The first week of 2022 has seen markets shaken up because of signs that the Federal Reserve may be ready to put out all the stops in their fight against the surging inflation. This has prompted investors to recalibrate their portfolios to take a more hawkish Fed into account. The 10-year benchmark Treasury yields are on track for their biggest gain in a week since September 2019, whereas growth and technology stocks have tumbled. This is because investors are snapping up shares of energy firms, banks, and other companies that are economically sensitive.
The action is quite reminiscent of how markets had kicked off 2021 when expectations of an opening of the US economy saw a boost because of the rollout of the coronavirus vaccines. Later in the year, the yields had slipped and the rally in shares of economically sensitive companies had also slowed. Meanwhile, investors had turned once more to the growth and big technology stocks that have been leading markets higher in the previous decade. However, things are a bit different this time because investors have to consider a Fed that might give interest rates a boost at least three times in the year, in order to combat the increase in consumer prices.
Growth and tech stocks could take a hit because their future earnings would erode due to higher borrowing costs. There has been a 1% gain in the S&P 500 Value index for the year, but a 4% decline has been seen in the S&P 500 Growth Index. There was a 1.7% decline in the broader index for the year. Most investors and experts expect this trend to continue, due to which portfolios are likely to be more focused on energy, financials, and aviation stocks like Boeing Co. because of expectations of a rise in global travel.

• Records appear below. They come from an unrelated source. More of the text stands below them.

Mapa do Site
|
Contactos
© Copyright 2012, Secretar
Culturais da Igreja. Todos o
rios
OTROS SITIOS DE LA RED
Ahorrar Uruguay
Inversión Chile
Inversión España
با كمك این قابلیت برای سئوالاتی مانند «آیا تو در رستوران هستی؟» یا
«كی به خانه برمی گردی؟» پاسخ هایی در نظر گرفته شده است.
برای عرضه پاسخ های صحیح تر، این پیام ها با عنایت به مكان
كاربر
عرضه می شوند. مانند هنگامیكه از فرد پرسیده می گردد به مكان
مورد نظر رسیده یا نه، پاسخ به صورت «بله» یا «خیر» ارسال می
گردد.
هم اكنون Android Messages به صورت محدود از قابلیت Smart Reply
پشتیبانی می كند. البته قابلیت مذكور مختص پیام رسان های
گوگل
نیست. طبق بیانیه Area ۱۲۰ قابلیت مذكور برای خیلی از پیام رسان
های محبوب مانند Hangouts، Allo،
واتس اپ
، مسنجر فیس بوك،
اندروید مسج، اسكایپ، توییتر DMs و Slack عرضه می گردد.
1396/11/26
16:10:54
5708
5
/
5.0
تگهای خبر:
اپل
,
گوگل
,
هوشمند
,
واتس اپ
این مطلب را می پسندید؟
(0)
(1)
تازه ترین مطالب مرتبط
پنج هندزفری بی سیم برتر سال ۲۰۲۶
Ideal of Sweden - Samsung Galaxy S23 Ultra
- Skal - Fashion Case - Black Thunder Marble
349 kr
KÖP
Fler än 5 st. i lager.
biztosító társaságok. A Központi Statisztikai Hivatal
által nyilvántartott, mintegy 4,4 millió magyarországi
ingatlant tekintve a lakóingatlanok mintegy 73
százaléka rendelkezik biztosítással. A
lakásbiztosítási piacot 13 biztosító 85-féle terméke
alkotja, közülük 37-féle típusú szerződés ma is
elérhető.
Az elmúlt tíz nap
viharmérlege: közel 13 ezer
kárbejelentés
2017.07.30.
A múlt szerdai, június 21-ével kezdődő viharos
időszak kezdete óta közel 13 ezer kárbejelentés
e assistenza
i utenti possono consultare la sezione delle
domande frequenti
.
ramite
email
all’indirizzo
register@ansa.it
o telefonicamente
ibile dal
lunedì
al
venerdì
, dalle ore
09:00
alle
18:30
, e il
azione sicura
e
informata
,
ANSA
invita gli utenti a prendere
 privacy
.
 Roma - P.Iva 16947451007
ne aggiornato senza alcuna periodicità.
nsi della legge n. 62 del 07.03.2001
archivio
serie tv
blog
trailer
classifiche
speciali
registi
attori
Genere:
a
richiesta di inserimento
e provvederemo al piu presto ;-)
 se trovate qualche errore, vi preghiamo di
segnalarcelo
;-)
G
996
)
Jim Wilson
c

They believe that the Federal Reserve is quite serious about quantitative easing and policy tightening would work in favor of value stocks. Even though investors are cautious about a hawkish Fed, equities have previously benefitted during cycles of rate hikes. In fact, 12 such cycles have seen a 9% increase in the S&P 500 since the 1950s, and 11 of these situations saw a positive return. Market experts said that some of the speculations would die down because of expectations of a hike in an interest rate at least three times in 2022. This would likely have an impact on deep value sectors, such as energy and travel, which experienced significant gains in 2021.
However, technology shares were likely to take a hit because of the hike. Banks are likely to benefit from a rise in interest rates. There was an increase of more than 7% in the S&P 500 bank sector, which makes them appear more rational. The week ahead would also shed some light on the earnings of banks, as a number of large banks, including Citigroup and JPMorgan, are expected to disclose their quarterly results. Some experts believe the S&P 500 could suffer because of a focus on tech stocks.